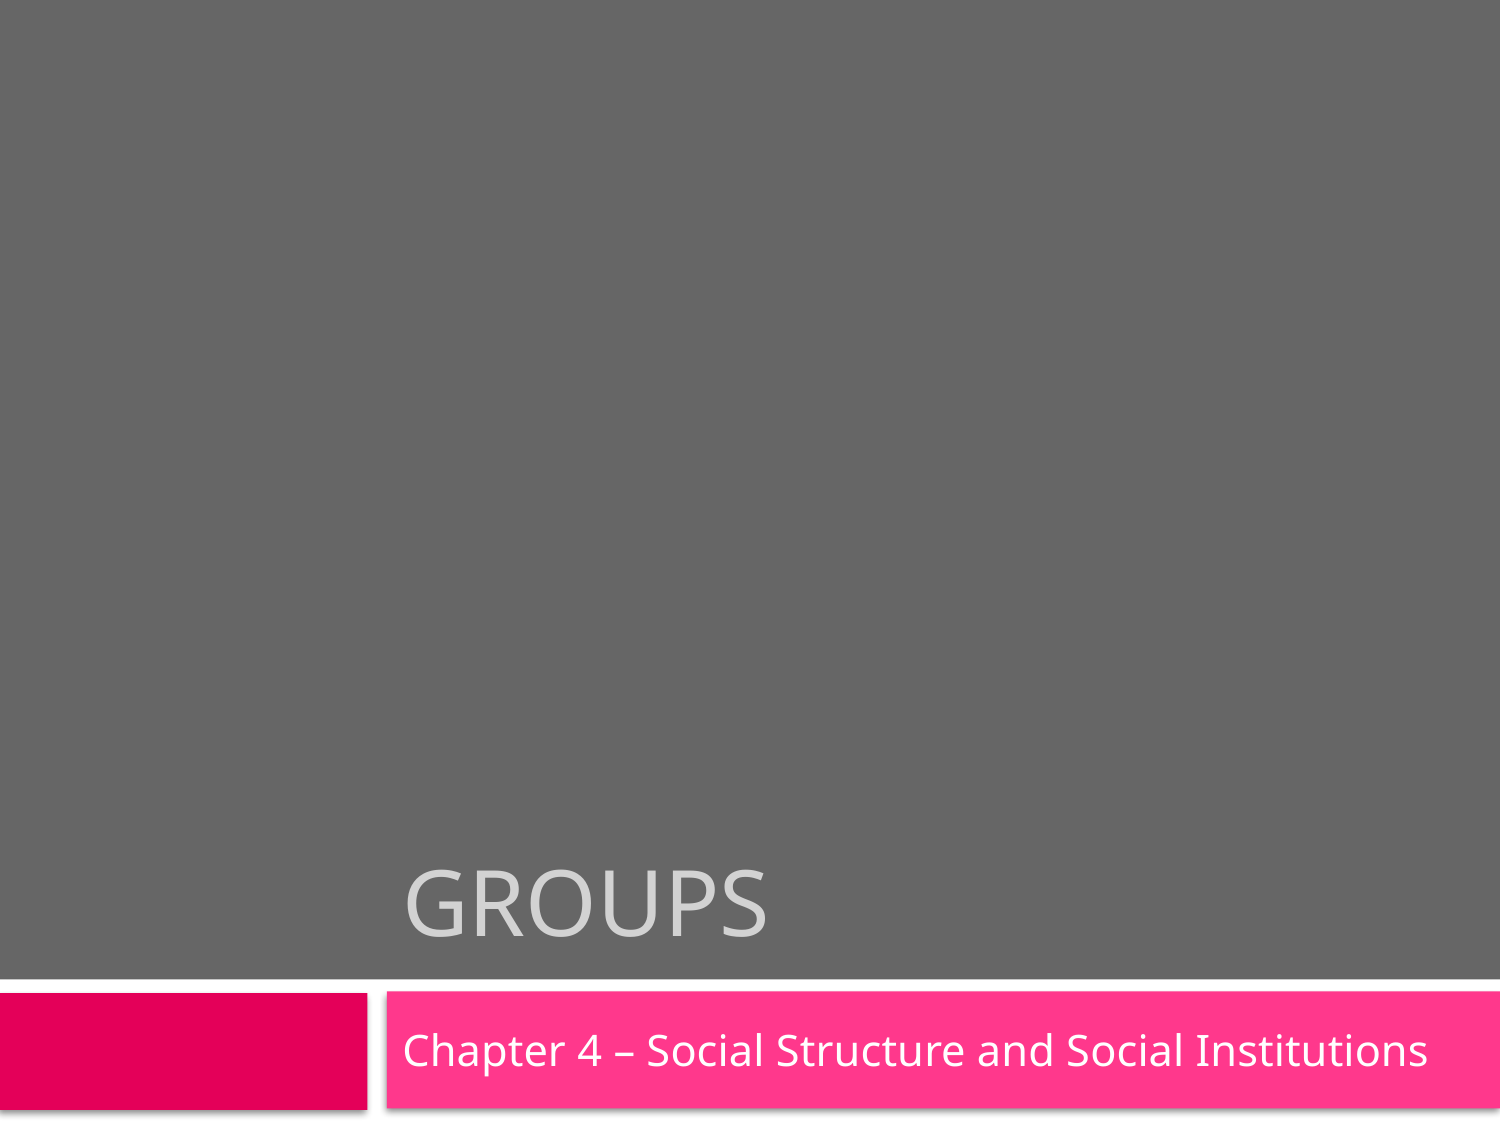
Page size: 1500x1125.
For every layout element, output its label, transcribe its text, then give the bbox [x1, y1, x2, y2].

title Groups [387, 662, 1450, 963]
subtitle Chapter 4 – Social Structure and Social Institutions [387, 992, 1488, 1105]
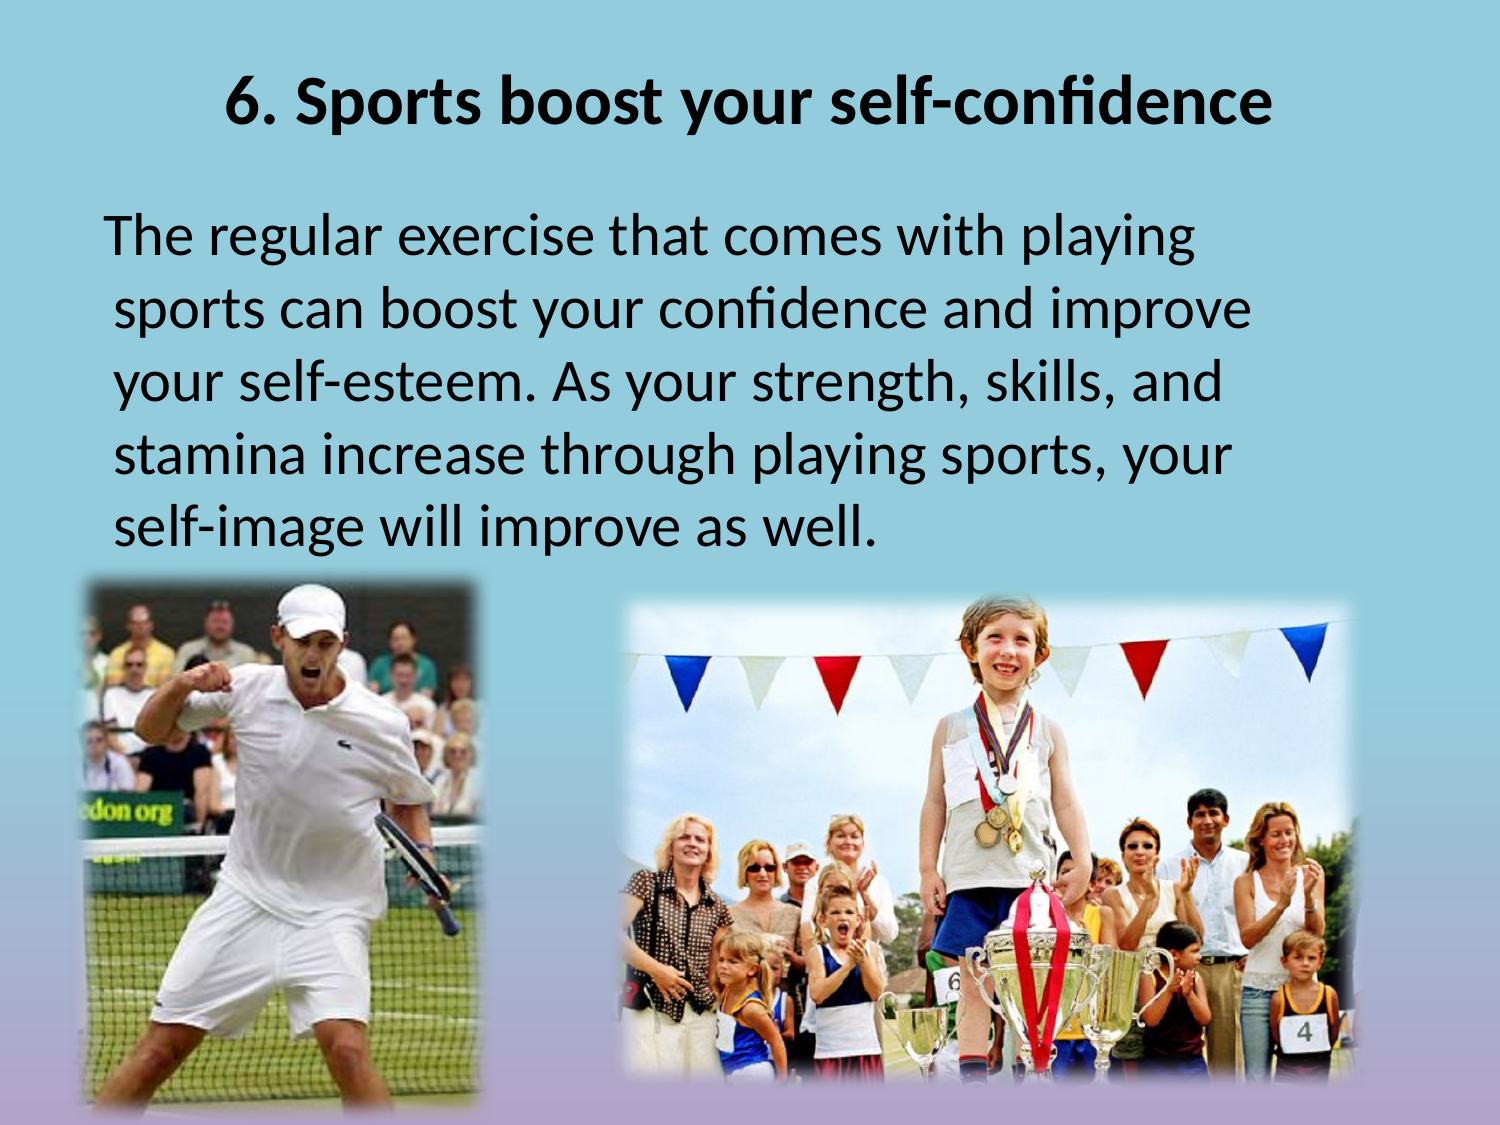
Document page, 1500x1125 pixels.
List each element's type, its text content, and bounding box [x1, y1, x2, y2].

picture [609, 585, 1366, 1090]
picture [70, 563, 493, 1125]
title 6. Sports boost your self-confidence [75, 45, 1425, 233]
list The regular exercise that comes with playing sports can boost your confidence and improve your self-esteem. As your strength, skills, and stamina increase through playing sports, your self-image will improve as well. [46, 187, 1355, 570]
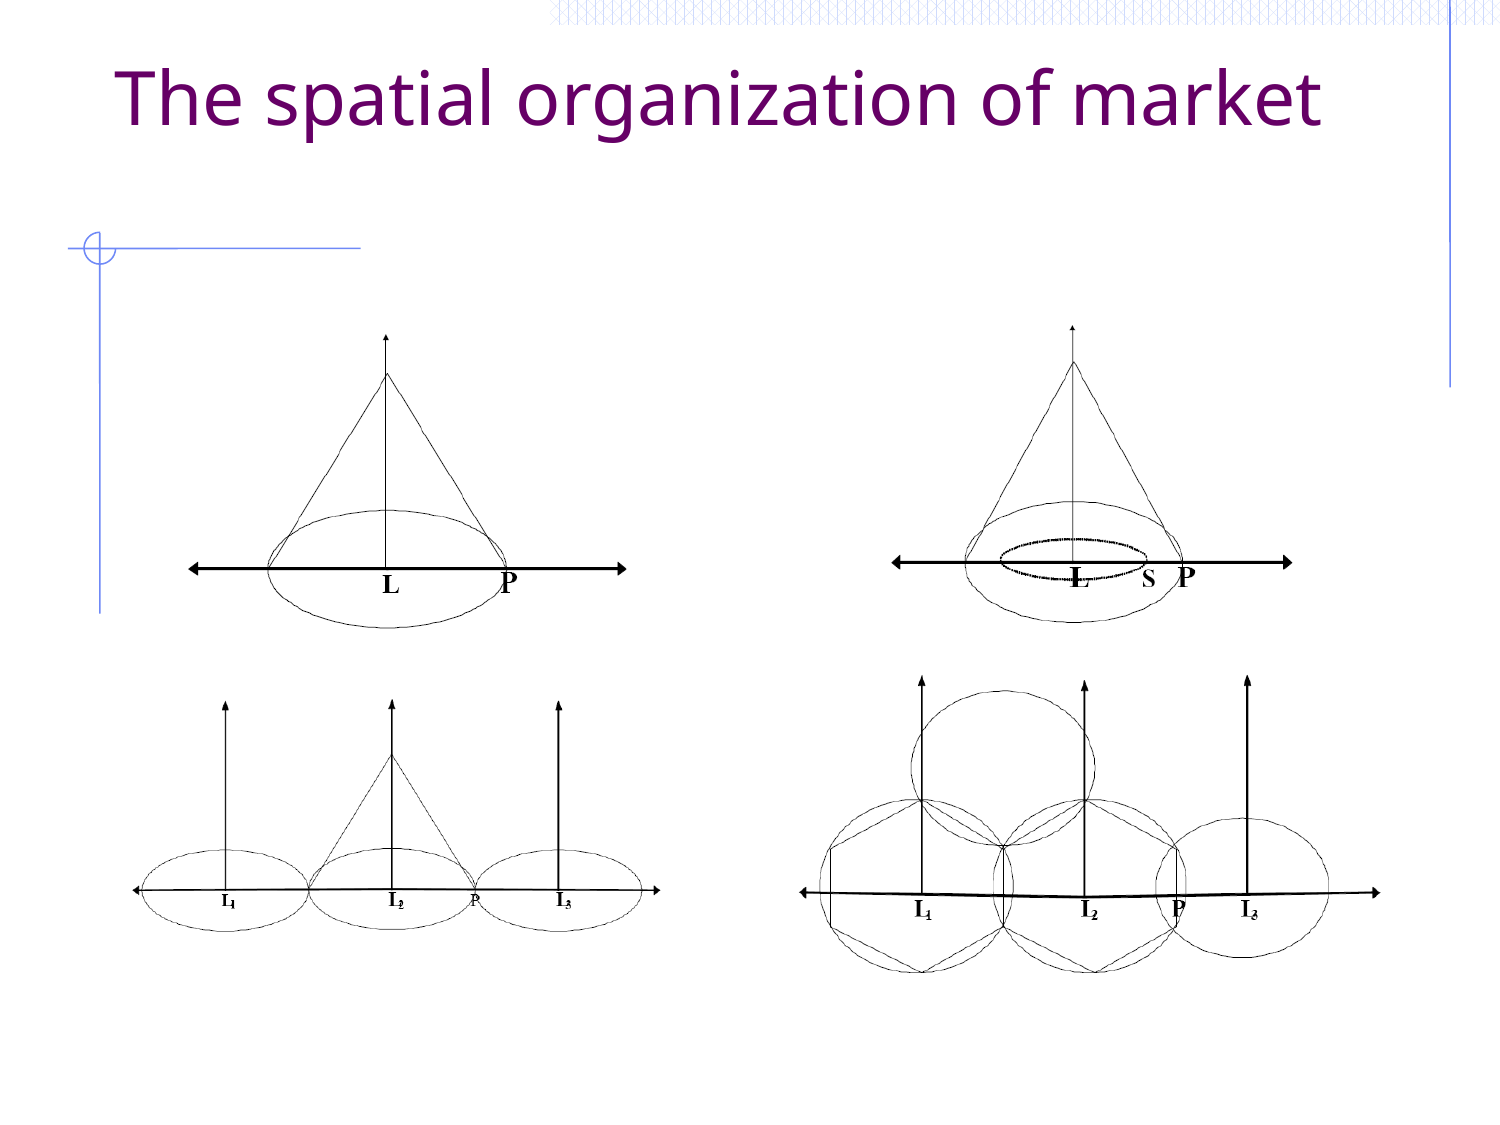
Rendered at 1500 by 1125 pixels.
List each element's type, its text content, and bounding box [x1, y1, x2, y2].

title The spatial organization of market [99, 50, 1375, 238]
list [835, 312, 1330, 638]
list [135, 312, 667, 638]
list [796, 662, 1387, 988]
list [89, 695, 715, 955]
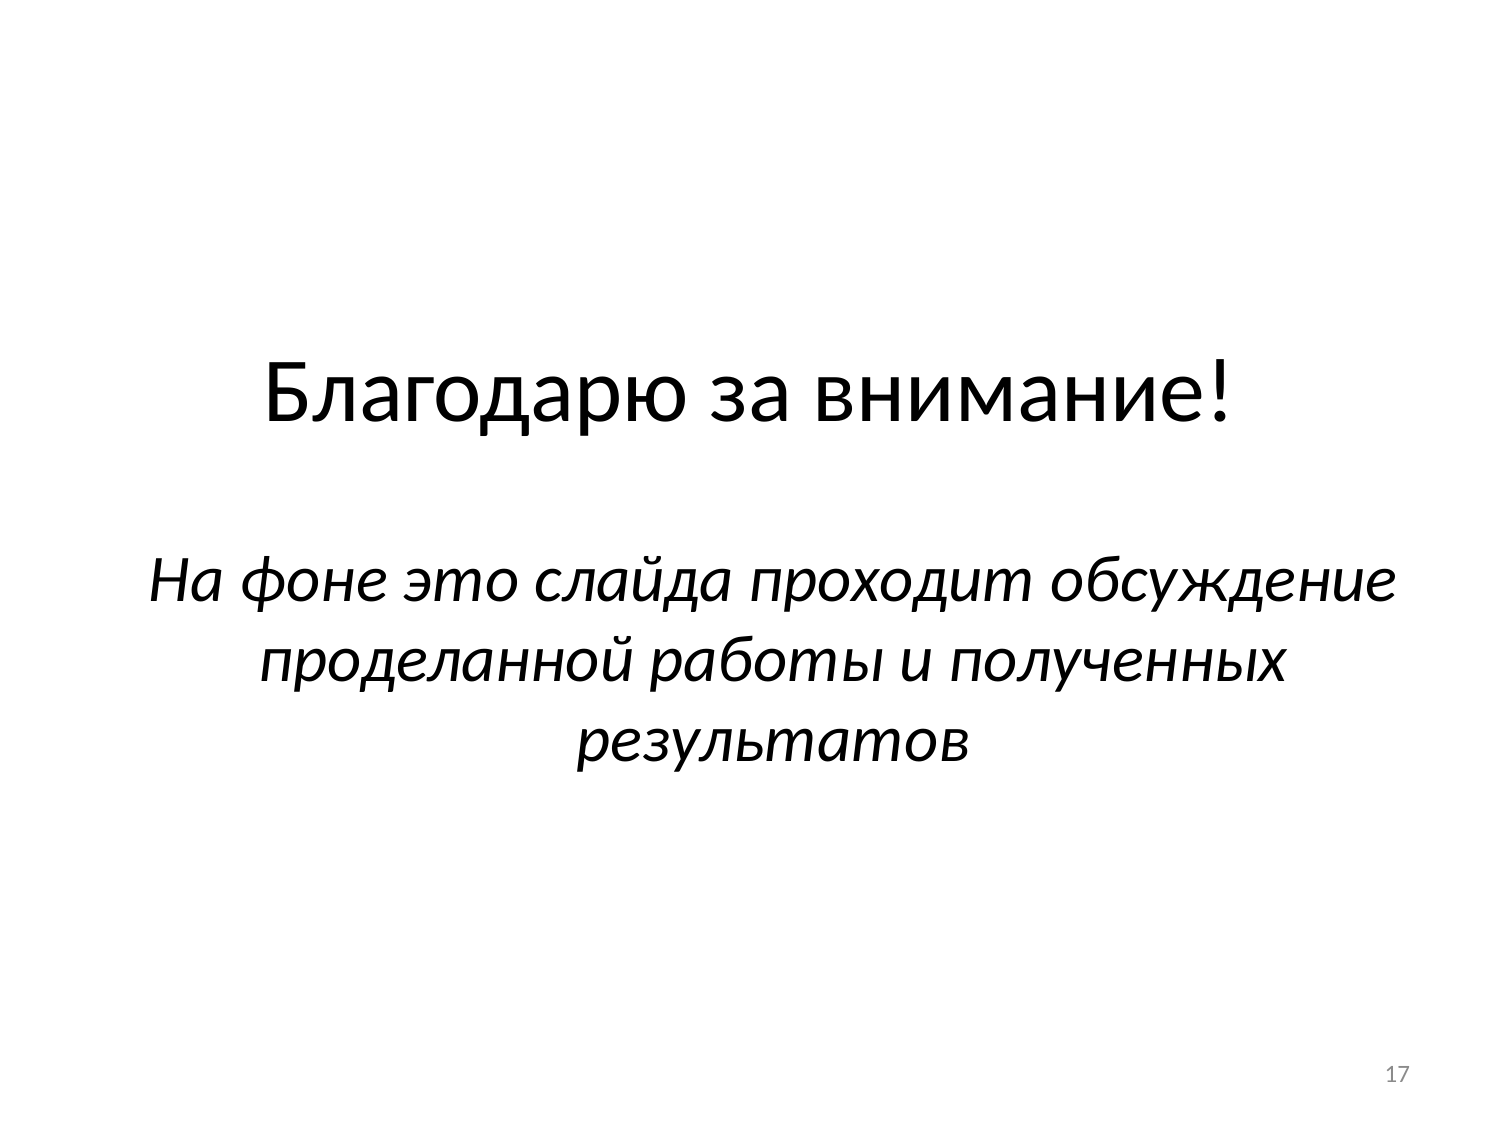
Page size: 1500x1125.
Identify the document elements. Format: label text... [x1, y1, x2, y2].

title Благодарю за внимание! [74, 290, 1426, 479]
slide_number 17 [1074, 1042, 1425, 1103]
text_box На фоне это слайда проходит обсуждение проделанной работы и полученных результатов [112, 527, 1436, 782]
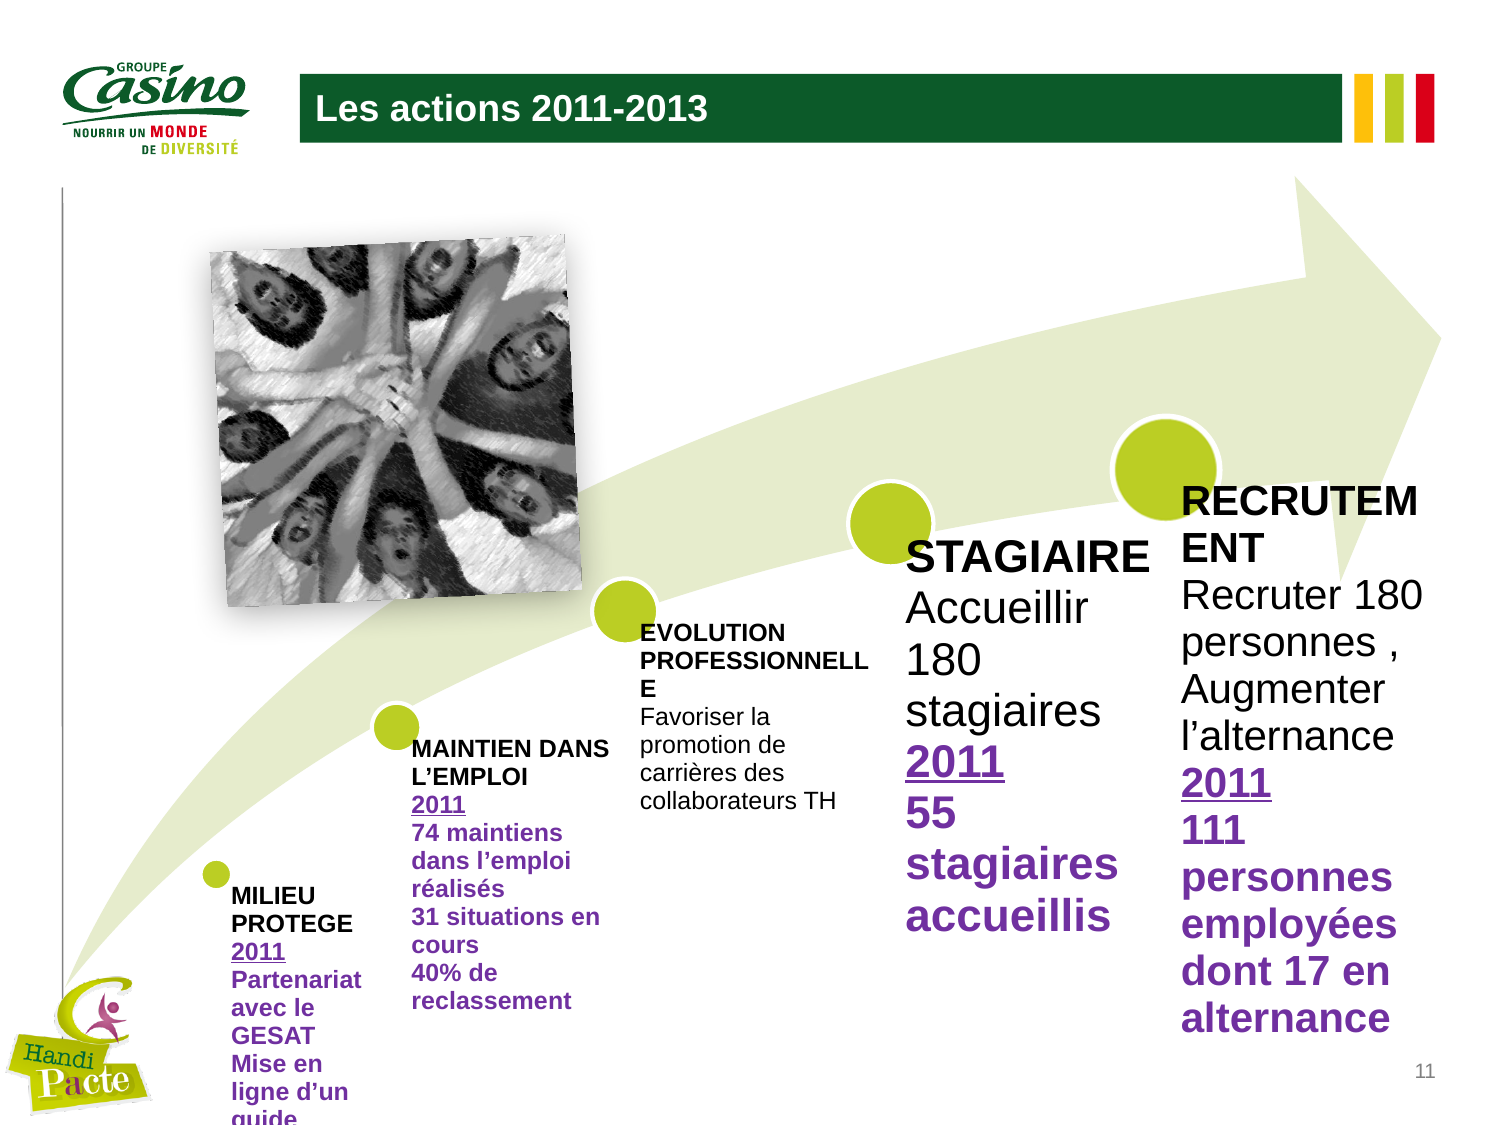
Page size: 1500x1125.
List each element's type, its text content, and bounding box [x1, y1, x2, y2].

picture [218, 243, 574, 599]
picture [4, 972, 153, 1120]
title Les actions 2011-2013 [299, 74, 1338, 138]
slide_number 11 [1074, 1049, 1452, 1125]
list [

-----

Each line from the one that holds "Rendered at 1500 by 1125 pixels." through the final line of the data must be retyped exactly; the pictures must not appear.

Rendered at 1500 by 1125 pixels.
List each element's type, its text content, and bounding box [x1, y1, x2, y2].

title The spatial organization of market [99, 50, 1375, 238]
list [835, 312, 1330, 638]
list [135, 312, 667, 638]
list [796, 662, 1387, 988]
list [89, 695, 715, 955]
Page size: 1500x1125.
Identify the document elements. Format: label text... [x1, y1, x2, y2].

title Благодарю за внимание! [74, 290, 1426, 479]
slide_number 17 [1074, 1042, 1425, 1103]
text_box На фоне это слайда проходит обсуждение проделанной работы и полученных результатов [112, 527, 1436, 782]
Page size: 1500x1125.
List each element's type, its text content, and bounding box [x1, y1, x2, y2].

picture [218, 243, 574, 599]
picture [4, 972, 153, 1120]
title Les actions 2011-2013 [299, 74, 1338, 138]
slide_number 11 [1074, 1049, 1452, 1125]
list [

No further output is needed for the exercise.